Regardless of these hazards and limitations, a well-coordinated, multi-disciplinary approach is always crucial for health care professionals who are trying to treat factitious disorder, Munchausen syndrome, and/or malingering. It is essential whether a parent is harming her child (abuse) or an adult is poisoning himself (mental illness), because once suspicions are voiced, the burden of proof rests with the accusers.

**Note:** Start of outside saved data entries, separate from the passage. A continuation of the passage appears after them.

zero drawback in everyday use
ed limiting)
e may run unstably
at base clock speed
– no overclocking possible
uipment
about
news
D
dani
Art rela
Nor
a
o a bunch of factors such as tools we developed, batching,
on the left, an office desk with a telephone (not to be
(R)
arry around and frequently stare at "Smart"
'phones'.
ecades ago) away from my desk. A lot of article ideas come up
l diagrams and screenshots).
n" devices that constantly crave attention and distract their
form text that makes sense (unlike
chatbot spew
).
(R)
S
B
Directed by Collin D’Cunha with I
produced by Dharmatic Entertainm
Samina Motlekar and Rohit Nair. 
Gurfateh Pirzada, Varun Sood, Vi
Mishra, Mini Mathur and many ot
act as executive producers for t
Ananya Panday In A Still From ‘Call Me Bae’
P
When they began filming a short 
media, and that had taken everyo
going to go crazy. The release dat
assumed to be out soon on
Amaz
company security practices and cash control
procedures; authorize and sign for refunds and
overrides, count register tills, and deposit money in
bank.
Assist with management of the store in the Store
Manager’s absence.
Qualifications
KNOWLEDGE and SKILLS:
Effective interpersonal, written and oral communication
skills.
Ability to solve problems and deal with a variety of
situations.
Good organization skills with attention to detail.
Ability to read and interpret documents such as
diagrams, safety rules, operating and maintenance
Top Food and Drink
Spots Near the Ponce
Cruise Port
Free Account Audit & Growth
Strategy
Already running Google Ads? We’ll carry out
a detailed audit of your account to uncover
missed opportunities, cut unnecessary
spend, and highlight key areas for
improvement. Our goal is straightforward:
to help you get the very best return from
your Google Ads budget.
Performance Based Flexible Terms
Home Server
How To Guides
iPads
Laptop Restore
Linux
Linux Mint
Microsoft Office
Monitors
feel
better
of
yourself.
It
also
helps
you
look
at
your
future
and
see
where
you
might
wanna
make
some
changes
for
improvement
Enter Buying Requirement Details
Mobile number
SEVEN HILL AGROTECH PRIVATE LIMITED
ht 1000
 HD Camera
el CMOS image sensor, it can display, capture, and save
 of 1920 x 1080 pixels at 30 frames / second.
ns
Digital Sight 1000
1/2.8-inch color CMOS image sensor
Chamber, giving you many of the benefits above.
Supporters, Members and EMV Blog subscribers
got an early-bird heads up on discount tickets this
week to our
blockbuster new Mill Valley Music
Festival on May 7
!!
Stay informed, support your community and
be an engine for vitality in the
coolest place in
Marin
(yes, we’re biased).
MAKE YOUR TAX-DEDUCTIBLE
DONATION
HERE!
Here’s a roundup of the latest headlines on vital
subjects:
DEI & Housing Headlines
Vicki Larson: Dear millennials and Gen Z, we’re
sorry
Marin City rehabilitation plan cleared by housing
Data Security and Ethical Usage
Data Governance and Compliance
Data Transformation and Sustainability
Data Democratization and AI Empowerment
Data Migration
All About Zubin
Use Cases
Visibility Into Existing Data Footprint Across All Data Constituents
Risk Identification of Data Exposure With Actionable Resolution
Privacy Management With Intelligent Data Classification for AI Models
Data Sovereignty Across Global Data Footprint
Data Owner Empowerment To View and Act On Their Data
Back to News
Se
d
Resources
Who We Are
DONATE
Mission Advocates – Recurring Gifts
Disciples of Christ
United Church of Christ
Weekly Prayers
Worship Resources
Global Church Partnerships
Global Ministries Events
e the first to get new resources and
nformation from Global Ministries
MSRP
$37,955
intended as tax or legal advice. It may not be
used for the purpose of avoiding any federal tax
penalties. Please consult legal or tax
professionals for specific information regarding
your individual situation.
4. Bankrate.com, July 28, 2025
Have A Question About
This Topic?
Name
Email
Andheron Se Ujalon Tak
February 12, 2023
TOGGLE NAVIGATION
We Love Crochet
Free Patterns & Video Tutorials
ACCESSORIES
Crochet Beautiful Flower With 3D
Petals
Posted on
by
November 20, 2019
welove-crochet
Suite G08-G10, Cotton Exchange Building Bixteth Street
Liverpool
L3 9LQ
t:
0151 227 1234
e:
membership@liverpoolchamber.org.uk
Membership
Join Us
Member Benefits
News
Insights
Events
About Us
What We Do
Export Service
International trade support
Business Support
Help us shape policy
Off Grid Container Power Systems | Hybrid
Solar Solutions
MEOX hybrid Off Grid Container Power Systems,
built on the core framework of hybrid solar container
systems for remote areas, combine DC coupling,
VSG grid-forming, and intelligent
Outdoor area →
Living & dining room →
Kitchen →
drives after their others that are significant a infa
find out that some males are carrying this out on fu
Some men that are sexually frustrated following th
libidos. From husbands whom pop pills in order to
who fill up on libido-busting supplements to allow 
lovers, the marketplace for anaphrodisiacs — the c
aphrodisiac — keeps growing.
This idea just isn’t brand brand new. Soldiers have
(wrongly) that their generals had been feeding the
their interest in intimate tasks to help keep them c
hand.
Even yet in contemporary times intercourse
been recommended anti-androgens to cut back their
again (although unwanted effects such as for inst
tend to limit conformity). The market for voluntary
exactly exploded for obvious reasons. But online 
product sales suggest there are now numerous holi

To date, I know of no civil cases instigated against factitious disorder, Munchausen syndrome, and/or malingering patients by family members, friends, professionals, or health care facilities. Lawsuits would be one way to turn the tables on factitious disorder, Munchausen syndrome, and/or malingering patients when they have done damage, financial or emotional; such patients would inevitably argue that they were the helpless victims of a mental disorder. Nevertheless, the odds are good that someday a precedent-setting civil case against a factitious disorder, Munchausen syndrome, and/or malingering patient will be waged and won by a person, organization, or facility that has been deeply affected.

Dr. Mard D. Feldman is Board-certified in psychiatry and have testified and consulted widely with great success.